A colleague had the perfect analogy for this: Teachers can either be the “emotional thermometer” in the classroom by passively reacting to what is happening, or they can be the “emotional thermostat”—the one who intentionally sets and adjusts the emotional tone in the classroom. By using techniques such as mindfulness and cognitive behavioral strategies such as identifying your emotions, teachers not only can become the emotional thermostat, but also can serve as a model to students for emotional regulation.
Identify patterns
It’s worthwhile to spend some time identifying the emotional patterns that emerge in the classroom regarding emotions. For example, you might notice that students tend to have more negative emotions in the last hour of the day or that they tend to have more positive emotions during small group work.
You might even notice that you yourself experience some patterns—for example, you may struggle with emotions while teaching mathematics in particular. Identifying these patterns is a critical first step toward accomplishing the next point.
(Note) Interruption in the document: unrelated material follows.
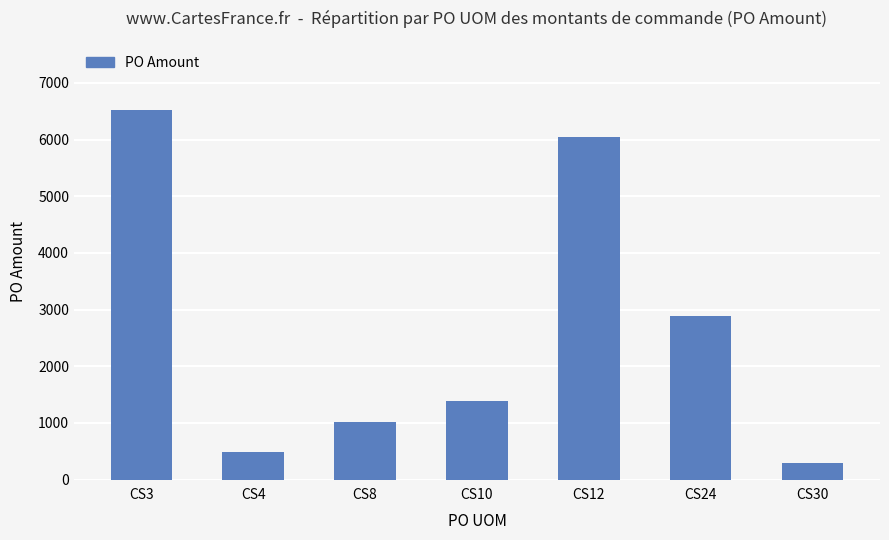

What is the value of the 7th bar from the left?

289.3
Be Proactive Rather than reactive
Once you’ve identified patterns, you can take a proactive approach to managing these while teaching. The goal here is to get ahead of potential emotionally charged situations and set yourself and your students up for success. This can mean anticipating an upcoming negative event and trying to proactively prevent or mitigate it, but importantly, this can also mean anticipating a positive event and trying to magnify and extend it to support students’ engagement.
For example, you might consider restructuring your schedule if possible so that those consistently positive small group lessons take place later, and the students can engage in quick mindful check-ins themselves before each mathematics lesson to set the tone for a positive lesson.
This isn’t to say that reacting isn’t also valuable—of course it is important to apply effective classroom management strategies in the face of disruption. A proactive approach can go a long way in creating an environment in which students are more likely to experience positive emotions and, as a result, increased engagement.